The American Supreme Court authorized, Tuesday, July 14, the resumption of federal executions in the United States, after seventeen years of interruption. She had invalidated the suspension of four executions decided the day before by a Washington court.

The first execution took place the same day. Daniel Lee, a white supremacist sentenced to death for a triple murder, died at 8:07 a.m. (12:07 a.m.) from a lethal injection at Terre Haute prison in Indiana. He was to be executed on Monday, but last-minute legal remedies delayed the proceedings. 

"You are killing an innocent man," he said before he died, according to an Indianapolis Star reporter who attended the execution. This 47-year-old man was sentenced to death in 1999 for the murder of a couple and their 8-year-old daughter in Arkansas, in a robbery intended to finance a supremacist group.

An appeal refused

Convicts say the execution protocol, a lethal dose of pentobarbital, would cause them "irreparable" suffering in violation of the Constitution, an argument often used by opponents of the death penalty. The mother of two victims, Earlene Peterson, 81, also wanted to appeal to the Supreme Court on Monday with other family members to obtain the postponement of the execution of Daniel Lee, because of the coronavirus pandemic, but the Court refused.

"The execution of Danny Lee for the murder of my daughter and granddaughter is not what I want and will bring more pain to my family," she said. She demanded that the death penalty be commuted to life imprisonment, which was given to a second man who played a central role in the murders.

It is "irresponsible to want to carry out so many executions in such a short time" in this context of health crisis, also explained Robert Dunham, director of the Information Center on the Death Penalty (DPIC), which refers to the subject. He denounced a "political instrumentalization of capital punishment".

In the United States, most crimes are tried at the state level, but the federal justice can deal with the most serious acts (terrorist attacks, racist crimes ...) or committed on military bases, between several states or in Native American reservations. 

Since the reinstatement of the federal capital punishment in 1988, only three people have been executed at this level, including Timothy McVeigh, in 2001, responsible for the Oklahoma City bombing (168 dead in 1995).

A divided opinion

After announcing the resumption of these executions last year, Justice Minister Bill Barr set their timetable for June, just as the coronavirus epidemic was intensifying in the country.

According to polls, support for the death penalty has eroded among Americans, but remains strong among Republican voters, at 77% in favor of applying it to murderers.

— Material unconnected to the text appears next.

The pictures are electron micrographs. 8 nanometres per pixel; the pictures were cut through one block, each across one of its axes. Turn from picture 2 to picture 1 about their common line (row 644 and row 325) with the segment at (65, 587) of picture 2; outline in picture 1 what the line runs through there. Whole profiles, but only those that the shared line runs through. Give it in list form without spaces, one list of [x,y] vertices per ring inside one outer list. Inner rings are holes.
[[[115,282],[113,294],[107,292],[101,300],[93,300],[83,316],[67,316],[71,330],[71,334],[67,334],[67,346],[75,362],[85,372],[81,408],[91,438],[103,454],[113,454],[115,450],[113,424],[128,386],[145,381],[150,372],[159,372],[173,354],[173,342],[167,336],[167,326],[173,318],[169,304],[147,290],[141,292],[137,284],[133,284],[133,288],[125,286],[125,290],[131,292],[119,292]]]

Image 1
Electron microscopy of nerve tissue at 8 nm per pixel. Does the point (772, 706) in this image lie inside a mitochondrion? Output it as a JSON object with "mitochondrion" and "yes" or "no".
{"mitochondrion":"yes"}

Donald Trump, who will run for a second term on November 3, regularly calls for a reinforced use of this ultimate sanction, notably for police killers or drug traffickers. 

For their part, a thousand religious leaders, Catholic and evangelical, called on the president to "focus on the protection of life and not on executions" in these times of Covid-19. 

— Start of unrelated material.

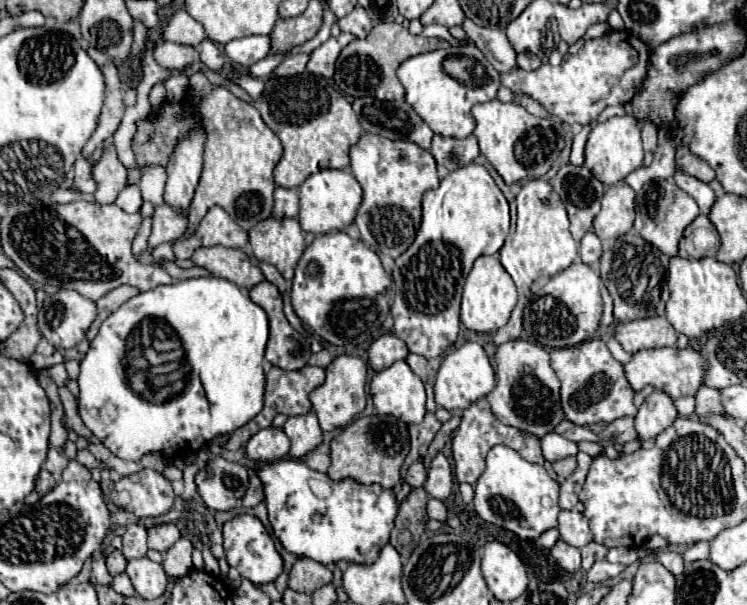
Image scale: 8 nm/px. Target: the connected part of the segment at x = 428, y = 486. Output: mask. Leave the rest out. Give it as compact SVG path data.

And the European Union asked Donald Trump on Friday to "reconsider" a position which, according to her, "goes against a general tendency in the United States and in the world to abolish the death penalty, by the law or in practice. "

Some American states, especially in the south, continue to apply the death penalty. Twenty-two executions took place in 2019 in the United States and seven since the start of 2020. Two other federal executions are scheduled this week, and a fourth at the end of August.